**PROBLEM TO WORK ON**
Repeat each record below exactly, omitting whatever pictures appear in it.

Source texts of formatted documents:
-- Opening Marker --
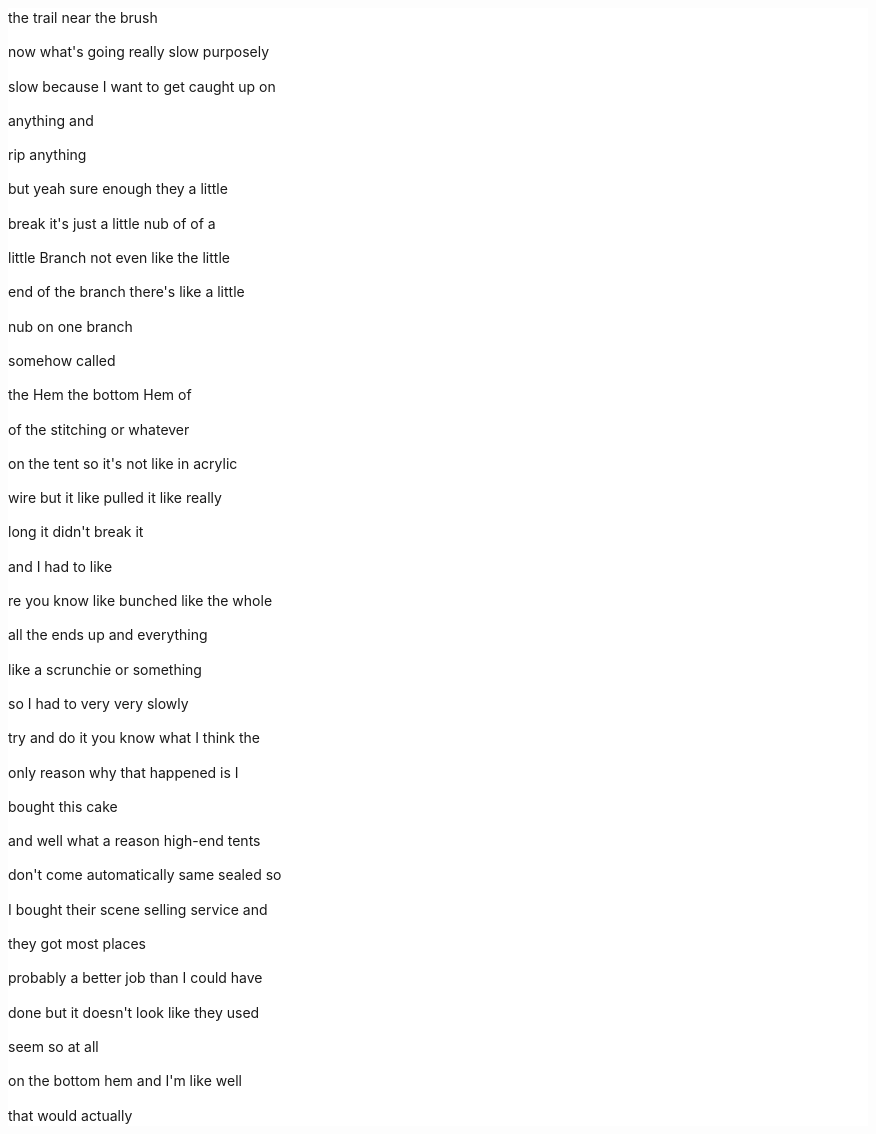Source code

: the trail near the brush

now what&#39;s going really slow purposely

slow because I want to get caught up on

anything and

rip anything

but yeah sure enough they a little

break it&#39;s just a little nub of of a

little Branch not even like the little

end of the branch there&#39;s like a little

nub on one branch

somehow called

the Hem the bottom Hem of

of the stitching or whatever

on the tent so it&#39;s not like in acrylic

wire but it like pulled it like really

long it didn&#39;t break it

and I had to like

re you know like bunched like the whole

all the ends up and everything

like a scrunchie or something

so I had to very very slowly

try and do it you know what I think the

only reason why that happened is I

bought this cake

and well what a reason high-end tents

don&#39;t come automatically same sealed so

I bought their scene selling service and

they got most places

probably a better job than I could have

done but it doesn&#39;t look like they used

seem so at all

on the bottom hem and I&#39;m like well

that would actually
-- Closing Marker --
**RESPONSE BOX**
Source code

: the trail near the brush

now what&#39;s going really slow purposely

slow because I want to get caught up on

anything and

rip anything

but yeah sure enough they a little

break it&#39;s just a little nub of of a

little Branch not even like the little

end of the branch there&#39;s like a little

nub on one branch

somehow called

the Hem the bottom Hem of

of the stitching or whatever

on the tent so it&#39;s not like in acrylic

wire but it like pulled it like really

long it didn&#39;t break it

and I had to like

re you know like bunched like the whole

all the ends up and everything

like a scrunchie or something

so I had to very very slowly

try and do it you know what I think the

only reason why that happened is I

bought this cake

and well what a reason high-end tents

don&#39;t come automatically same sealed so

I bought their scene selling service and

they got most places

probably a better job than I could have

done but it doesn&#39;t look like they used

seem so at all

on the bottom hem and I&#39;m like well

that would actually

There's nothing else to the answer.